The lady that had approached Lilith quickly and politely ended their conversation to rush into a nearby dwelling as the last rays of light fled from the horizon. A chill raced through the air as the streets rapidly emptied, and a cool breeze flowed in through the massive road. Clay stone buildings shone with light from fires and lamps lighting up from within, the people reacting to the sudden darkness with an immediacy that shocked Matt.

“Is there something bad about the nights here?” Matt spoke his mind hoping to distract from the pain still occasionally washing over his body and the discomfort of being somewhere so completely alien.

“No, but there are many rumours,” She spoke in her strange tongue as she walked. “There is no truth to the rumours but still the fools hurry on home to avoid the magics and curses.”

“Curses?” The strange word struck a spark in him reminding him of what she’d spoken about earlier.

“Something you wouldn’t understand a thing about, Krilm. A person can’t be cursed in the darkness or because of the falling of night.” He felt a little irritated that she was still using that word in place of his name but he had already given up by now.

“Curses and magics, this world really is something else.” Matt had studied some history in his childhood and always found it interesting tracking down histories of such things but never did he imagine that they might have some real form. Let alone something so completely absurd.

“Anyway where are you taking me?”

“I’m securing a place to rest.”

“Why didn’t we just stay at camp?”

“Because it’s against the rules.”

“I… guess that makes sense,” He wiped at the blood on his hands. “You couldn’t have a soldier from another army camping with you unless you intend to keep them prisoner.”

“It’s not that. It’s because you’re a man…” She gave him a side long look before continuing, “or close enough.”

“What does that have to do with anything?”

“It has to do with everything.” Passion exuding from her mind as she spoke.

“What would happen if a man stayed?”

“It would be likely that they’d be cursed and then, regrettably, we’d have to kill them.
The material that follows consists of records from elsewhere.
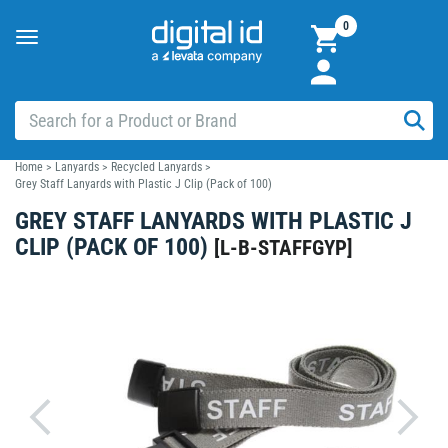
0
Toggle
navigation
Home
>
Lanyards
>
Recycled Lanyards
>
Grey Staff Lanyards with Plastic J Clip (Pack of 100)
GREY STAFF LANYARDS WITH PLASTIC J
CLIP (PACK OF 100)
[
L-B-STAFFGYP
]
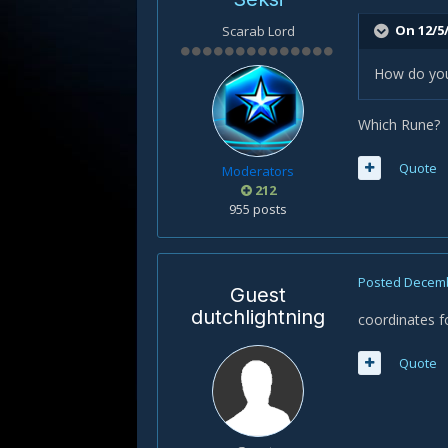
On 12/5/
Scarab Lord
How do you 
Which Rune?
Quote
Moderators
212
955 posts
Posted
Decemb
Guest
dutchlightning
coordinates fo
Quote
Or not so regrettably in your case.” She spoke without looking over at him.

“So a woman won’t get cursed?” He did what he could to ignore her jab and her growing irritation.
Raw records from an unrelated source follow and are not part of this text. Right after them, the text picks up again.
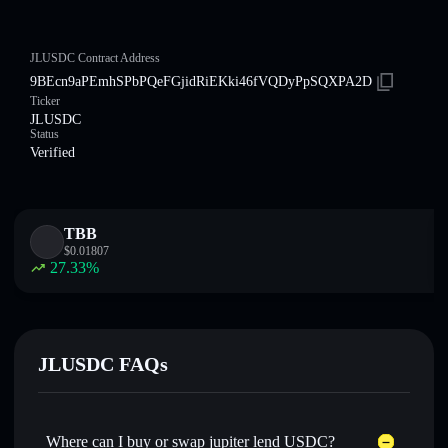
JLUSDC Contract Address
9BEcn9aPEmhSPbPQeFGjidRiEKki46fVQDyPpSQXPA2D
Ticker
JLUSDC
Status
Verified
TBB
$
0.01807
27.33
%
JLUSDC FAQs
Where can I buy or swap jupiter lend USDC?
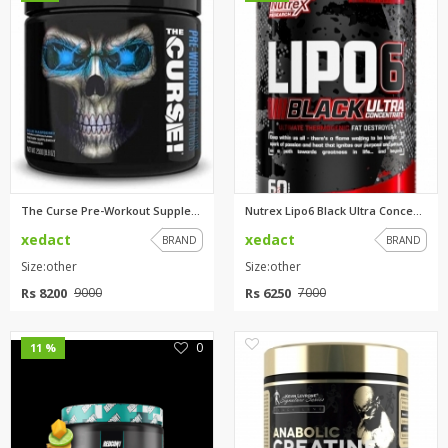
The Curse Pre-Workout Suppleme...
Nutrex Lipo6 Black Ultra Conce...
xedact
xedact
BRAND
BRAND
Size:other
Size:other
Rs 8200
Rs 6250
9000
7000
0
0
11 %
“It wouldn’t matter as much if they did.”

“I don’t get it.”

“You don’t have to so long as you do what I tell you to.” Her tone enough to end the conversation.

Ahead stood a large stone building with a thick wooden door, but even through all of that he could hear music and loud voices calling out raucously. “When we go inside do not speak with anyone, or I’ll snap you neck.” Matt instinctively loosened the neck on his uniform.

Lilith opened the door with a loud creak, as soon as the door cracked open music and light washed over them. People were stumbling around at tables while others sloshed tall drinks as they called out loudly towards a short stage standing at the edge of the room.

Lilith quickly made her way to a man standing behind the counter and exchanged quick words with him. Her words fluent and forceful were lost in the loudness of the room and Matt had little interest in breaking into the meaning through her mind. He was too distracted by the woman on stage, moving her limbs quickly in pace with the music while singing with enough life to break through the din.

Although he couldn’t understand the words Matt could feel something flowing out of them. A power that resounded in his chest making him want to step forwards closer to the stage, but as he stepped forwards Lilith intercepted him shoving him towards a thin set of stairs in the far corner of the room. As he was rounded up, the woman singing on stage turned his direction, staring right into his eyes and winking as she finished her song.

She quickly left his sight as he was corralled up the stairs into a corridor with a series of doors on either side. Lilith moved forwards and forced open the furthest door entering a room sparsely populated with only a pair of small beds and a bedside stand between, with what had to be an oil lamp of some design.

With little time to waste and no spared words for Lilith, he threw himself down on the bed dropping the rifle down by the bedside and removing his pistol to the bedside table. With the music still loudly playing beneath his feet, and laying atop a bed as soft as a cloud he passed out, mind filled with the past and the future.